Malam segera tergantikan pagi dan seperti biasa, saya dan seorang rekan suster menyetop bajaj yang akan mengantar kami ke gereja. Sebelum bajaj meluncur, saya pun meminta agar mampir ke sekolah untuk menitipkan tas kerja yang berat agar tidak ribet.
“Wah, kagak enak, Bu, sama yang di depan sekolah. Maaf, ya, Bu, nanti cari bajaj yang di depan sekolah aja, ya,” tolak sopir bajaj itu.
Saya sempat merasa aneh dan heran dengan keputusan bapak ini. Kami segera turun dan menuju depan sekolah, menitipkan tas lalu mencari bajaj lain.
Sepanjang perjalanan ke gereja, saya terusik dengan ungkapan sederhana bapak tadi dan mencoba memaknai ungkapan dan keputusannya. Rekan suster menimpali singkat ketika saya mengutarakan keheranan saya mengapa bapak bajaj itu mengalah, “Solidaritas mereka sangat tinggi, kita bisa belajar dari mereka.
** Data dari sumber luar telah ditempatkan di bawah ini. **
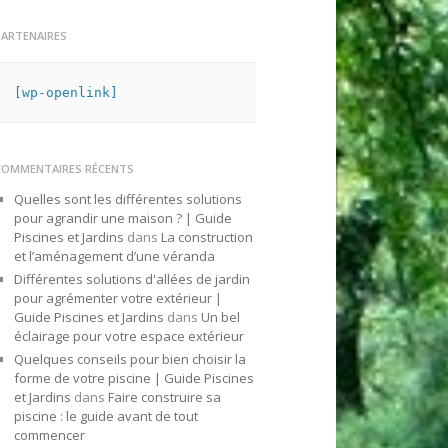
PARTENAIRES
[wp-openlink]
COMMENTAIRES RÉCENTS
Quelles sont les différentes solutions
pour agrandir une maison ? | Guide
Piscines et Jardins
dans
La construction
et l’aménagement d’une véranda
Différentes solutions d'allées de jardin
pour agrémenter votre extérieur |
Guide Piscines et Jardins
dans
Un bel
éclairage pour votre espace extérieur
Quelques conseils pour bien choisir la
forme de votre piscine | Guide Piscines
et Jardins
dans
Faire construire sa
piscine : le guide avant de tout
commencer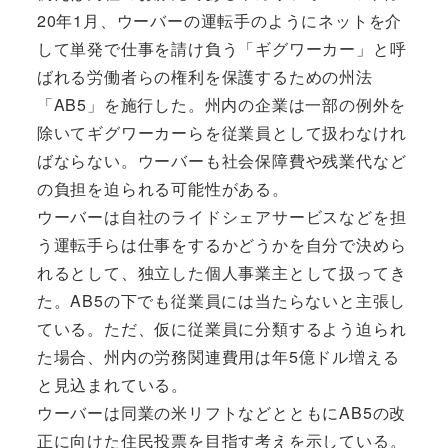
20年1月、ウーバーの運転手のようにネットを介
して単発で仕事を請け負う「ギグワーカー」と呼
ばれる労働者らの権利を保護するための州法
「AB5」を施行した。州内の企業は一部の例外を
除いてギグワーカーらを従業員として扱わなけれ
ばならない。ウーバーも社会保障費や残業代など
の負担を迫られる可能性がある。
ウーバーは自社のライドシェアサービスなどを担
う運転手らは仕事をするかどうかを自分で決めら
れるとして、独立した個人事業主として扱ってき
た。AB5の下でも従業員には当たらないと主張し
ている。ただ、仮に従業員に分類するよう迫られ
た場合、州内の労務関連費用は年5億ドル増える
と見込まれている。
ウーバーは同業の米リフトなどとともにAB5の改
正に向けた住民投票を目指す考えを示している。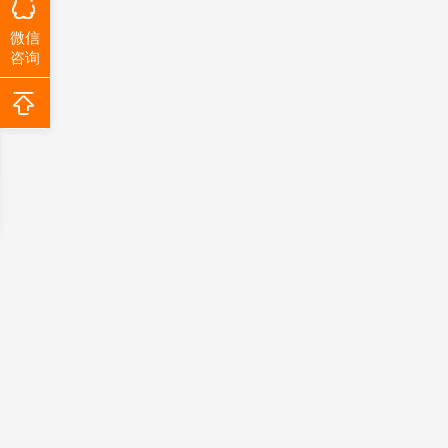
微信
咨询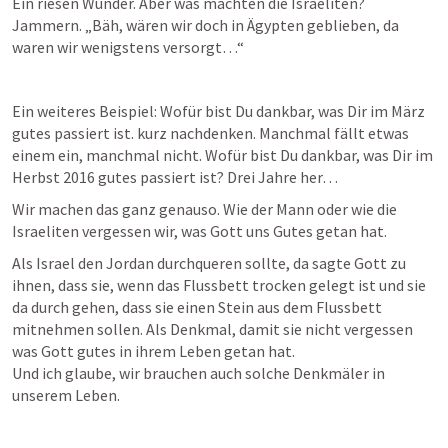
Ein riesen Wunder. Aber was machten die Israeliten? 
Jammern. „Bäh, wären wir doch in Ägypten geblieben, da 
waren wir wenigstens versorgt…“
Ein weiteres Beispiel: Wofür bist Du dankbar, was Dir im März 
gutes passiert ist. kurz nachdenken. Manchmal fällt etwas 
einem ein, manchmal nicht. Wofür bist Du dankbar, was Dir im 
Herbst 2016 gutes passiert ist? Drei Jahre her…
Wir machen das ganz genauso. Wie der Mann oder wie die 
Israeliten vergessen wir, was Gott uns Gutes getan hat.
Als Israel den Jordan durchqueren sollte, da sagte Gott zu 
ihnen, dass sie, wenn das Flussbett trocken gelegt ist und sie 
da durch gehen, dass sie einen Stein aus dem Flussbett 
mitnehmen sollen. Als Denkmal, damit sie nicht vergessen 
was Gott gutes in ihrem Leben getan hat. 

Und ich glaube, wir brauchen auch solche Denkmäler in 
unserem Leben.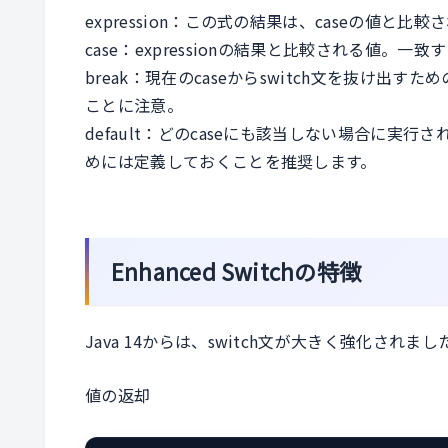
expression：この式の結果は、caseの値と比較
case：expressionの結果と比較される値。
break：現在のcaseからswitch文を抜け出す
ことに注意。
default：どのcaseにも該当しない場合に
めには定義しておくことを推奨します。
Enhanced Switchの特徴
Java 14からは、switch文が大きく強化され
値の返却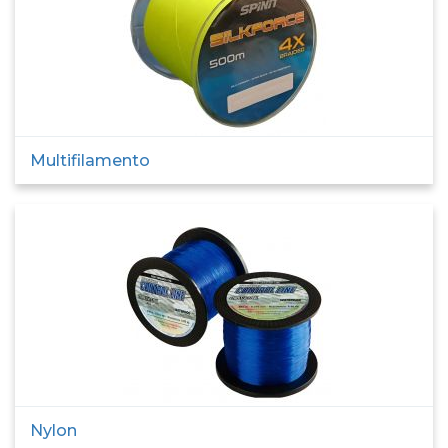
Multifilamento
Nylon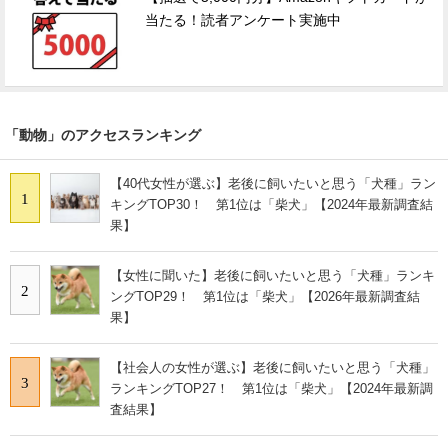
当たる！読者アンケート実施中
「動物」のアクセスランキング
【40代女性が選ぶ】老後に飼いたいと思う「犬種」ラン
1
キングTOP30！ 第1位は「柴犬」【2024年最新調査結
果】
【女性に聞いた】老後に飼いたいと思う「犬種」ランキ
2
ングTOP29！ 第1位は「柴犬」【2026年最新調査結
果】
【社会人の女性が選ぶ】老後に飼いたいと思う「犬種」
3
ランキングTOP27！ 第1位は「柴犬」【2024年最新調
査結果】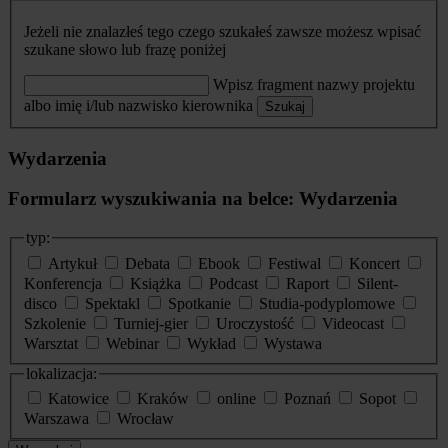
Jeżeli nie znalazłeś tego czego szukałeś zawsze możesz wpisać
szukane słowo lub frazę poniżej
Wpisz fragment nazwy projektu
albo imię i/lub nazwisko kierownika
Szukaj
Wydarzenia
Formularz wyszukiwania na belce: Wydarzenia
typ:
Artykuł
Debata
Ebook
Festiwal
Koncert
Konferencja
Książka
Podcast
Raport
Silent-
disco
Spektakl
Spotkanie
Studia-podyplomowe
Szkolenie
Turniej-gier
Uroczystość
Videocast
Warsztat
Webinar
Wykład
Wystawa
lokalizacja:
Katowice
Kraków
online
Poznań
Sopot
Warszawa
Wrocław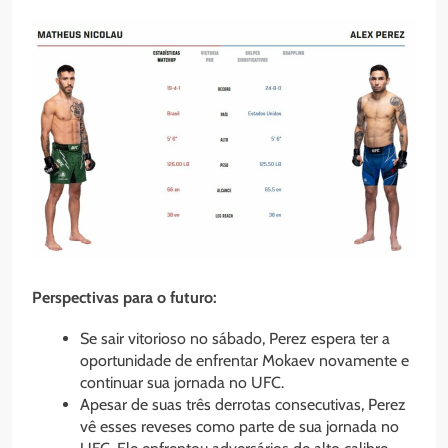
Perspectivas para o futuro:
Se sair vitorioso no sábado, Perez espera ter a
oportunidade de enfrentar Mokaev novamente e
continuar sua jornada no UFC.
Apesar de suas três derrotas consecutivas, Perez
vê esses reveses como parte de sua jornada no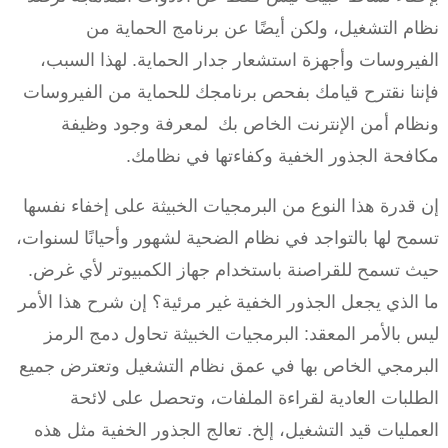
نظام التشغيل، ولكن أيضًا عن برنامج الحماية من
الفيروسات وأجهزة استشعار جدار الحماية. لهذا السبب،
فإننا نقترح قيامك بفحص برنامجك للحماية من الفيروسات
ونظام أمن الإنترنت الخاص بك لمعرفة وجود وظيفة
مكافحة الجذور الخفية وكفاءتها في نظامك.
إن قدرة هذا النوع من البرمجيات الخبيثة على إخفاء نفسها
تسمح لها بالتواجد في نظام الضحية لشهور وأحيانًا لسنوات،
حيث تسمح للقراصنة باستخدام جهاز الكمبيوتر لأي غرض.
ما الذي يجعل الجذور الخفية غير مرئية؟ إن شرح هذا الأمر
ليس بالأمر المعقد: البرمجيات الخبيثة تحاول دمج الرمز
البرمجي الخاص بها في عمق نظام التشغيل وتعترض جميع
الطلبات العادية لقراءة الملفات، وتحصل على لائحة
العمليات قيد التشغيل، إلخ. تعالج الجذور الخفية مثل هذه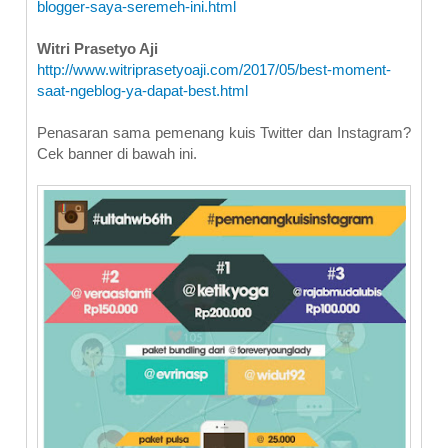
blogger-saya-seremeh-ini.html
Witri Prasetyo Aji
http://www.witriprasetyoaji.com/2017/05/best-moment-
saat-ngeblog-ya-dapat-best.html
Penasaran sama pemenang kuis Twitter dan Instagram?
Cek banner di bawah ini.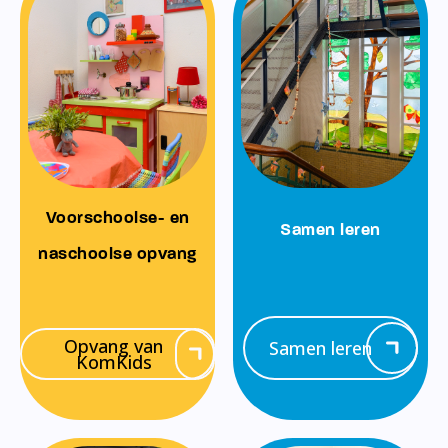
Voorschoolse- en
Samen leren
naschoolse opvang
Opvang van
Samen leren
KomKids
Di Jakarta yang syarat dengan orientasi uang dan uang, masih banyak pribadi yang menjadi guru kehidupan.”
Bapak bajaj berani mengambil keputusan yang lebih eksistensial: kejujuran dan solidaritas. Persaingan yang tak terelakkan dan prinsip siapa cepat dia yang dapat rasanya tidak terlalu berlaku bagi beberapa orang yang masih menjunjung tinggi solidaritas dan berusaha mengendalikan diri terhadap rezeki yang bukan bagiannya.
Batin saya mendapat asupan segar pagi ini. Bapak bajaj telah berhasil menjadi guru kehidupan, sebuah ungkapan dan sikap tulus dan bukan teori yang rumit yang dangkal. Ibu kota yang konon lebih jahat dari ibu tiri ternyata masih menjadi tempat nyaman menyerap sari-sari kehidupan di tengah hiruk-pikuk tak berkesudahan.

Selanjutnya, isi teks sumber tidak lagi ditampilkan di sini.